I hate to say that I think O-Lan killed the fourth child. I do not think it would have survived the circumstances it was born into and I think she understood this. In the interest of helping her other children survive, she makes a very difficult, heart-wrenching choice. How could they have made it to the train if they had had another infant in tow? O-Lan had to carry the little girl and Wang Lung the father.
I am enjoying this book tremendously so far. I already care deeply about Wang Lung and O-Lan and have great hopes that they will be able to improve their lot and return to their home.

I think it's pretty clear that O-Lan sacrificed the child. She is very pragmatic and knew the baby couldn't survive simply because she was too weak to feed her. (O-Lan was also the one who had to kill the ox so the family could eat.)
I have often wondered what would have happened if the drought hadn't come and driven them to the South.

I had forgotten that O-Lan was the one who had to kill the ox. She a strong and practical woman who does what she has to for survival.
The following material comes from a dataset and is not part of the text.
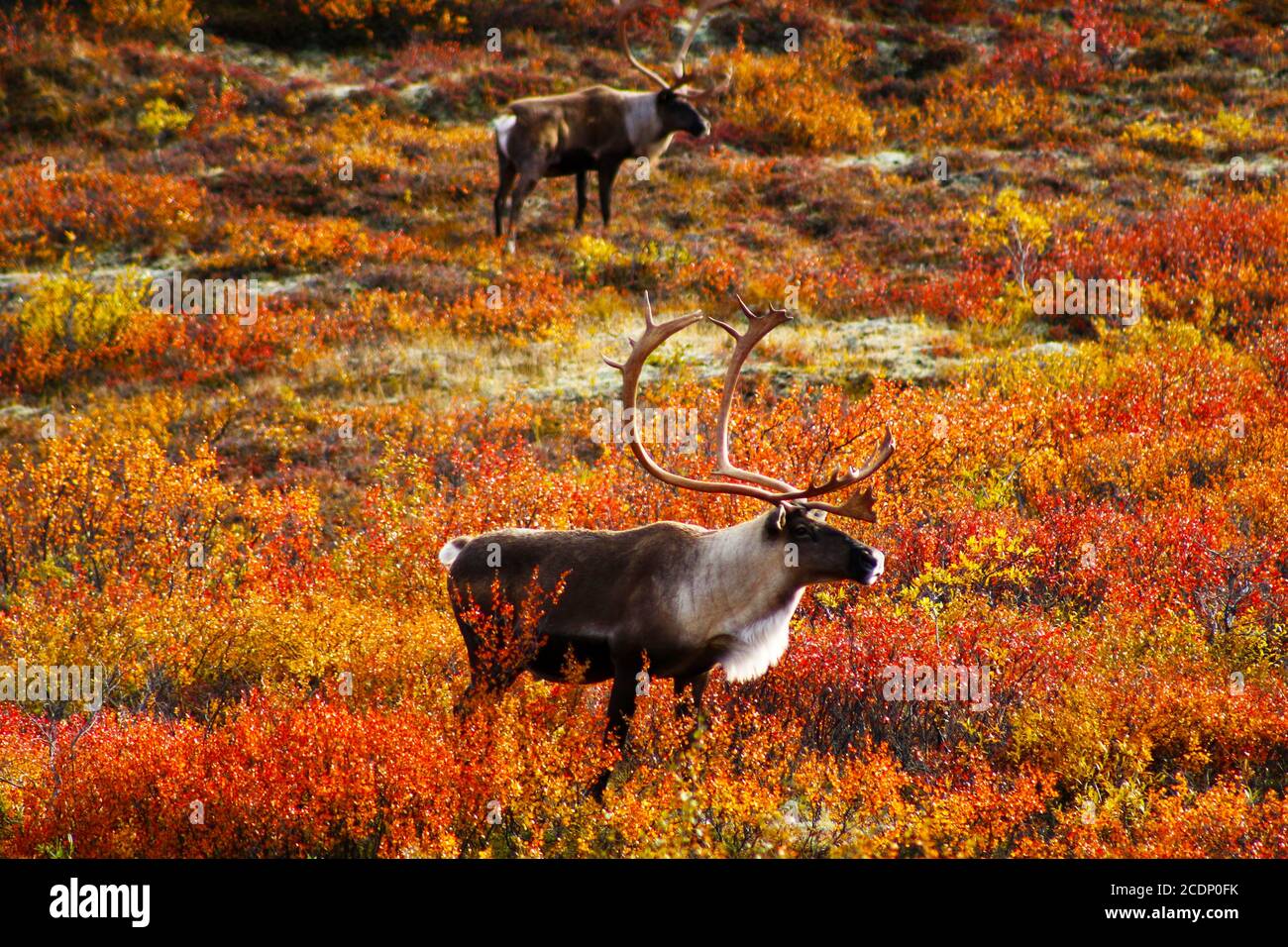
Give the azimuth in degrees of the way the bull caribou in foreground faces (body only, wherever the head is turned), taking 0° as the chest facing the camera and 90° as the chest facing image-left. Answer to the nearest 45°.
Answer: approximately 270°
I think her experiences as a slave have made her more equipped to handle adversity than even Wang's life as a farmer has.


Not all of the poverty is caused by the division between rich and poor. Much of the poverty is caused by nature, the flooding or droughts, but the land is also the source of all good for these people. I think Buck is critical of the wealthy people not because they are wealthy but because they have become divorced from the land itself. The fear of this is what causes Wang to take his boys into the field and work them when it is not necessary for the survival of the family. And Wang does not slip into any immorality until he finds himself in a place of not needing to any longer work his fields. When the floods come, he does not have to do the interim labor that he was once responsible for, and this estrangement from the land and its labor brings him to the gambling house and the disdain for his wife, which can only be the wrong path.
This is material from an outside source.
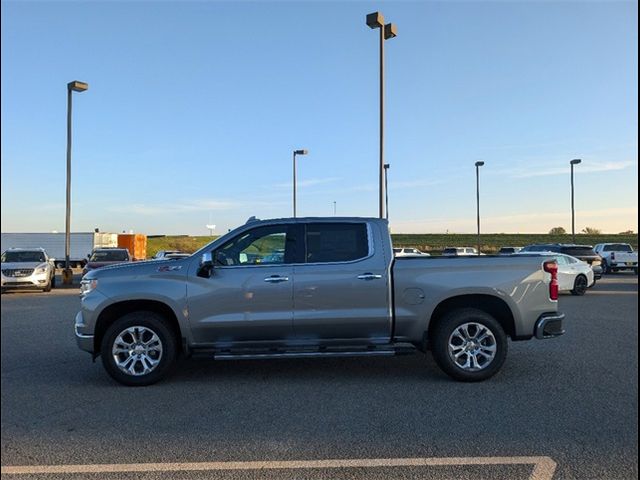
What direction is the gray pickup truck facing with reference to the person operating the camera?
facing to the left of the viewer

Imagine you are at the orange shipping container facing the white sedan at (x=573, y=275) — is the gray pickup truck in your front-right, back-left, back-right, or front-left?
front-right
I think Buck is interested in the changing face of China and believes that luxury and decadence go hand-in-hand. She would therefore have championed the putting down of the wealthy few to the rise of the more moral masses, but she seems to be warning us that this should not take the shape of the poor assuming the wealth and becoming just like those they have ousted.
I am not reading ahead of the schedule, so I have left Wang with his discovery that the women at the gambling house are available to him for a price. I am anxious for his soul and for what his rise to power might mean for O-Lan, who seems to me to be representative of the wiser head.